-- Provided material follows --

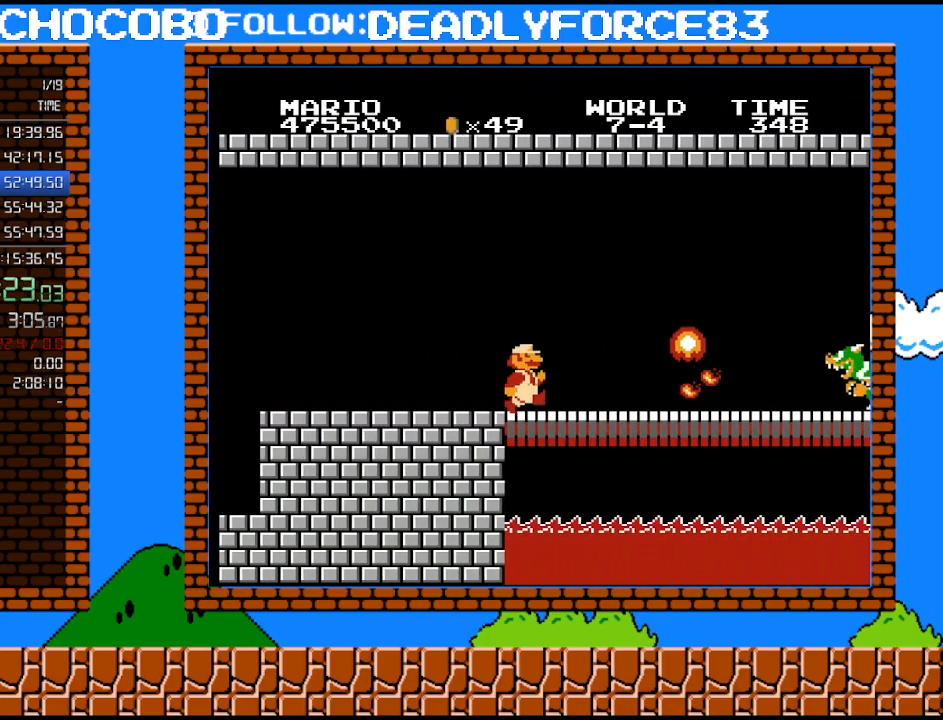
{"buttons": ["B", "DPAD_RIGHT"], "events": []}
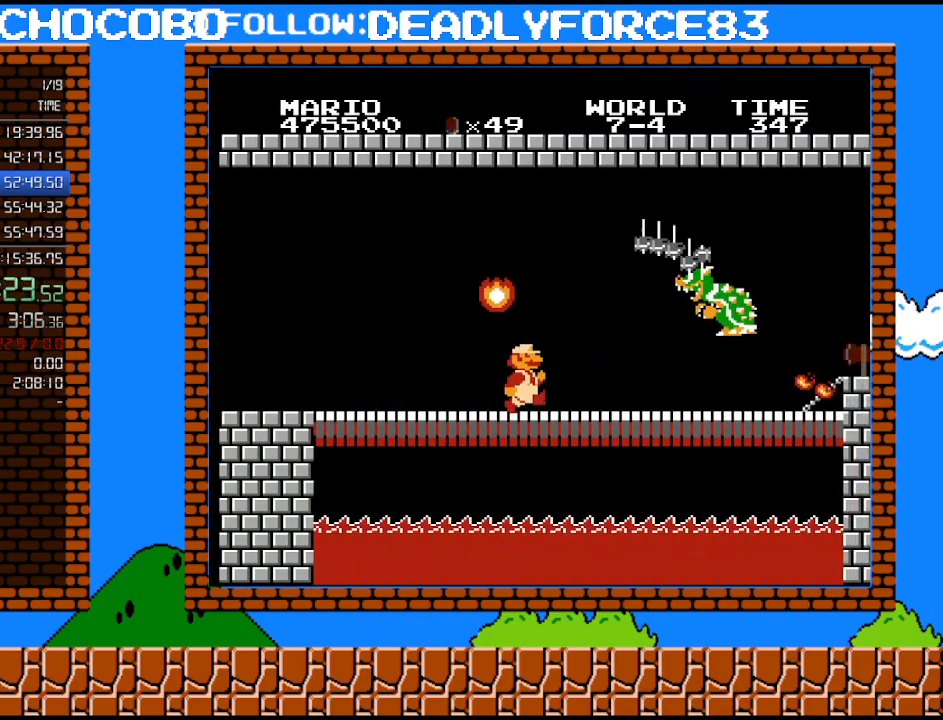
{"buttons": ["B", "DPAD_LEFT"], "events": [[217, "DPAD_RIGHT", "up"], [217, "DPAD_UP", "down"], [233, "DPAD_LEFT", "down"], [233, "DPAD_UP", "up"]]}
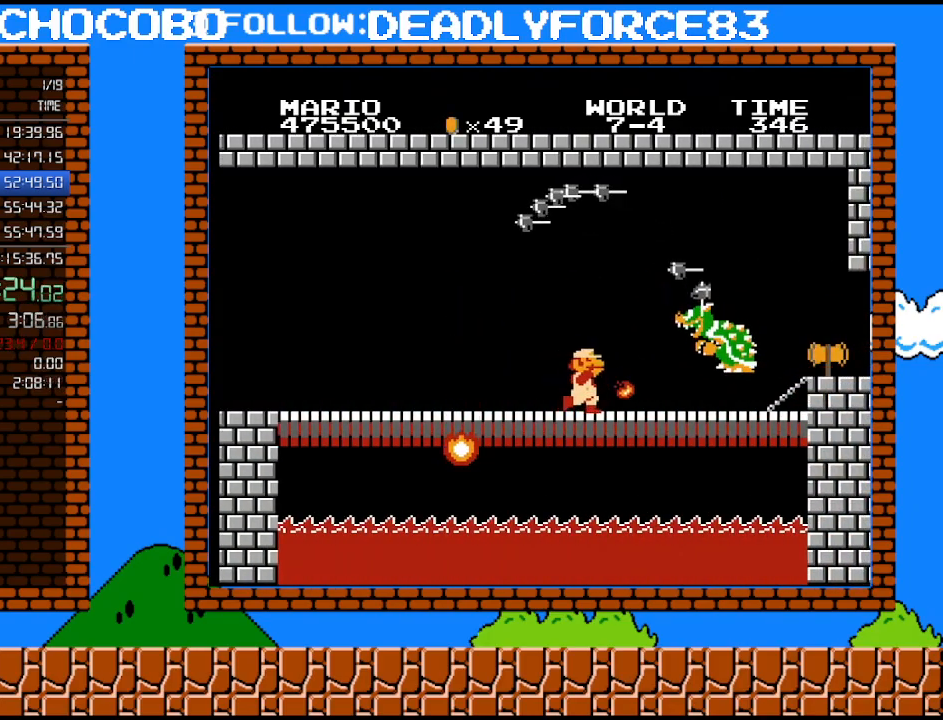
{"buttons": ["B"], "events": [[17, "B", "up"], [17, "DPAD_LEFT", "up"], [17, "DPAD_RIGHT", "down"], [117, "B", "down"], [217, "B", "up"], [267, "B", "down"], [300, "B", "up"], [333, "DPAD_RIGHT", "up"], [367, "B", "down"], [400, "B", "up"], [467, "B", "down"]]}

-- Provided material concluded --

In the listing, find all lines with the string "down" and copy them.

▸ **Your solution**:
{"buttons": ["B", "DPAD_LEFT"], "events": [[217, "DPAD_RIGHT", "up"], [217, "DPAD_UP", "down"], [233, "DPAD_LEFT", "down"], [233, "DPAD_UP", "up"]]}
{"buttons": ["B"], "events": [[17, "B", "up"], [17, "DPAD_LEFT", "up"], [17, "DPAD_RIGHT", "down"], [117, "B", "down"], [217, "B", "up"], [267, "B", "down"], [300, "B", "up"], [333, "DPAD_RIGHT", "up"], [367, "B", "down"], [400, "B", "up"], [467, "B", "down"]]}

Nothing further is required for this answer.